_GIVEN PASSAGE_.
2023-07-17 08:04:09

by Kai Tomerius

[permalink] [raw]
Subject: File system robustness

Hi,

let's suppose an embedded system with a read-only squashfs root file
system, and a writable ext4 data partition with data=journal.
Furthermore, the data partition shall be protected with dm-integrity.

Normally, I'd umount the data partition while shutting down the
system. There might be cases though where power is cut. In such a
case, there'll be ext4 recoveries, which is ok.

How robust would such a setup be? Are there chances that the ext4
requires a fsck? What might happen if fsck is not run, ever? Is there
a chance that the data partition can't be mounted at all? How often
might that happen?

Thx
regards
Kai


2023-07-17 14:07:25

by Alan C. Assis

[permalink] [raw]
Subject: Re: File system robustness

Hi Kai,

On 7/17/23, Kai Tomerius <[email protected]> wrote:
> Hi,
>
> let's suppose an embedded system with a read-only squashfs root file
> system, and a writable ext4 data partition with data=journal.
> Furthermore, the data partition shall be protected with dm-integrity.
>
> Normally, I'd umount the data partition while shutting down the
> system. There might be cases though where power is cut. In such a
> case, there'll be ext4 recoveries, which is ok.
>
> How robust would such a setup be? Are there chances that the ext4
> requires a fsck? What might happen if fsck is not run, ever? Is there
> a chance that the data partition can't be mounted at all? How often
> might that happen?
>

Please take a look at this document:

https://elinux.org/images/0/02/Filesystem_Considerations_for_Embedded_Devices.pdf

In general EXT4 is fine, but it has some limitation, more info here:
https://opensource.com/article/18/4/ext4-filesystem

I think Linux users suffer from the same problem we have with NuttX (a
Linux-like RTOS): which FS to use?

So for deep embedded systems running NuttX I follow this logic:

I need better performance and wear leveling, but I don't need to worry
about power loss: I choose SmartFS

I need good performance, wear leveling and some power loss protection: SPIFFS

I need good performance, wear leveling and good protection for
frequent power loss: LittleFS

In a NuttShell: There is no FS that 100% meets all user needs, select
the FS that meets your core needs and do lots of field testing to
confirm it works as expected.

BR,

Alan

2023-07-18 05:35:01

by Kai Tomerius

[permalink] [raw]
Subject: Re: File system robustness

Hi Alan,

thx a lot.

I should have mentioned that I'll have a large NAND flash, so ext4
might still be the file system of choice. The other ones you mentioned
are interesting to consider, but seem to be more fitting for a smaller
NOR flash.

_GIVEN RECORDS_.
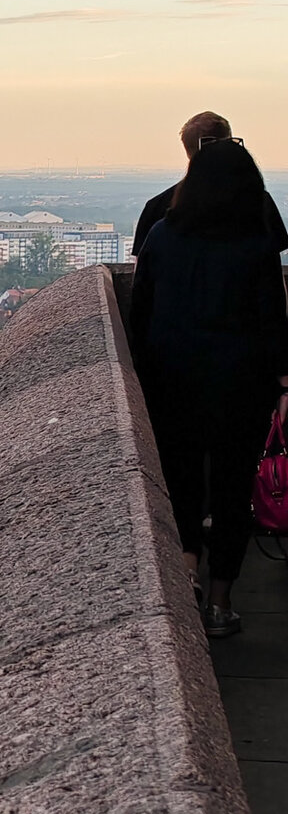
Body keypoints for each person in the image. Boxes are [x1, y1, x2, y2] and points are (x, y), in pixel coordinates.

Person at [129, 137, 288, 637]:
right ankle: (221, 603)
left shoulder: (161, 236)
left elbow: (141, 313)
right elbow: (272, 322)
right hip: (241, 384)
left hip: (173, 378)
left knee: (179, 479)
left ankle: (186, 570)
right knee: (231, 488)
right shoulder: (257, 246)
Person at [133, 110, 288, 255]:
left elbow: (141, 276)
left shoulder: (156, 208)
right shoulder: (258, 202)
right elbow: (273, 272)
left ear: (188, 149)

_WORK ITEM 1_.
Answer these questions using the thread on file system robustness.
(a) What type of root file system does the embedded system in the first message have?
(b) Which file system does Alan pick when he needs good performance, wear leveling and good protection for frequent power loss?
(c) What kind of flash does Kai say he will have?
_WORK ITEM 2_. Write out, word for word, the stretch of the thread on file system robustness from "In general EXT4" through "which FS to use?".
You will not need the data shown above.

_ANSWER SPACE 1_.
(a) A read-only squashfs root file system.
(b) LittleFS.
(c) A large NAND flash.

_ANSWER SPACE 2_.
In general EXT4 is fine, but it has some limitation, more info here:
https://opensource.com/article/18/4/ext4-filesystem

I think Linux users suffer from the same problem we have with NuttX (a
Linux-like RTOS): which FS to use?